There is a lot already happening on scene by the time we set down and step off of a medevac helicopter. All the major rescue services are already in place: police, fire rescue, EMS; all deep into their work. As a medical flight crew, we are often the last to arrive, as the call for the highest level of patient care available takes place after the seriousness of the scene has been determined. 

Tonight, the seriousness was staggeringly obvious as soon as we walked up. 
An SUV had struck a stopped tractor trailer from behind at a traffic light on a local highway. The SUV was halfway under the rear of the trailer, pinned in an almost unbelievable wedge of sheared metal and glass. The roof of the vehicle had already been removed, chains and stabilization braces in place. Emergency lights everywhere, strobing the entire scene in red and blue. A dozen responders were surrounding the SUV, working to free the still entrapped driver. Then I see the sheet draped stretcher, just to the right side of the vehicle. 
This is already a fatal scene. 


I’ve lost count of the amount of times that this profession has really, really grabbed me. 
Maybe you know the feelings I’m about to describe. The chill that sweeps over our skin, the involuntary tremor across our shoulders, the sudden twist in our guts, the sensation of hyper-acuity that feels like we are absorbing some kind of emotional shockwave. Only, the emotion had nothing to do with us, directly. It is all about what we were sensing before us: the sights, the sounds, the smells, the frigid cold, the deafening silence after ear ringing chaos; the people in the middle of it all. 

My partner and I split around the vehicle and approach, I climb up into the vehicle to make contact with the crews helping the driver and assess where to begin.

• **YOUR TASK**
In the account of the medevac crew's arrival at the crash, list every physical sensation the narrator describes feeling when the profession "really, really grabbed" them.

• **EXTRACTED MATERIAL**
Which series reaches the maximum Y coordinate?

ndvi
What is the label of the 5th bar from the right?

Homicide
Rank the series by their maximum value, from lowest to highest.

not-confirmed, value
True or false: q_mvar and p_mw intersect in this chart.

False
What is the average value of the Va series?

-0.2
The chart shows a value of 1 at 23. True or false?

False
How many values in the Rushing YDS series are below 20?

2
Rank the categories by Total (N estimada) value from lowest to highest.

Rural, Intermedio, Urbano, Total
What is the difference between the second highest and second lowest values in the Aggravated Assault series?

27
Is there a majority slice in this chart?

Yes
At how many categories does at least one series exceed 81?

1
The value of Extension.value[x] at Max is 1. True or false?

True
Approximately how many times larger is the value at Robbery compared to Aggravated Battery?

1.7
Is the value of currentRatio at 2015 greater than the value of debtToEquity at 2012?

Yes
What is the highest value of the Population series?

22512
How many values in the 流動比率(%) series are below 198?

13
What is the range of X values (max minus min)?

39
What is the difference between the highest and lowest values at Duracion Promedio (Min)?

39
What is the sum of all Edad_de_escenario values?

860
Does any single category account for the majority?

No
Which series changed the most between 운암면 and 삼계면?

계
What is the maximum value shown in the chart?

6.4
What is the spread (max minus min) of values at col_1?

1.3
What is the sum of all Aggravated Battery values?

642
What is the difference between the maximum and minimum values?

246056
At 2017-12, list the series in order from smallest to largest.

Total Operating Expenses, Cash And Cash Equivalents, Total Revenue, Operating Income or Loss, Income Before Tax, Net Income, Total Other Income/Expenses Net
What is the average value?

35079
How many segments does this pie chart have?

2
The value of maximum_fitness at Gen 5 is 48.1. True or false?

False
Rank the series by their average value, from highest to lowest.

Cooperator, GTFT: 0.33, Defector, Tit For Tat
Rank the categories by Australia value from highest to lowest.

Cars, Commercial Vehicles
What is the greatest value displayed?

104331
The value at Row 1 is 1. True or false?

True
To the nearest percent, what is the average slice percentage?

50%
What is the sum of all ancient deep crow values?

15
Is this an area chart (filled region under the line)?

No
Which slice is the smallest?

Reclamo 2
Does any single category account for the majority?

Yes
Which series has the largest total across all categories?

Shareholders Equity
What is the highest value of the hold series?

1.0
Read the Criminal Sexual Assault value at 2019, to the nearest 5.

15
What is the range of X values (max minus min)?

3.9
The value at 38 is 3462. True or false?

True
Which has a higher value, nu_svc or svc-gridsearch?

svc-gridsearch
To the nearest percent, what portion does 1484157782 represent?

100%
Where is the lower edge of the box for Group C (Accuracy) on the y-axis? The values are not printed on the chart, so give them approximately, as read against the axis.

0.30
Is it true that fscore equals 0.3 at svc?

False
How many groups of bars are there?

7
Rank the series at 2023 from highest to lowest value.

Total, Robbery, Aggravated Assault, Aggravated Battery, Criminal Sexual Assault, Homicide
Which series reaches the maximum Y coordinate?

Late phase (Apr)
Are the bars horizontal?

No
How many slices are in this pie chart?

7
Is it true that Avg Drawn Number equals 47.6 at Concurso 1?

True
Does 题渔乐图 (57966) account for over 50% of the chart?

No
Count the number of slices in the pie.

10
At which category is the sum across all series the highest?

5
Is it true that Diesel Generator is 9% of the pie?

• **EXERCISE RESPONSE**
- The chill that sweeps over the skin
- The involuntary tremor across the shoulders
- The sudden twist in the guts
- The sensation of hyper-acuity that feels like absorbing some kind of emotional shockwave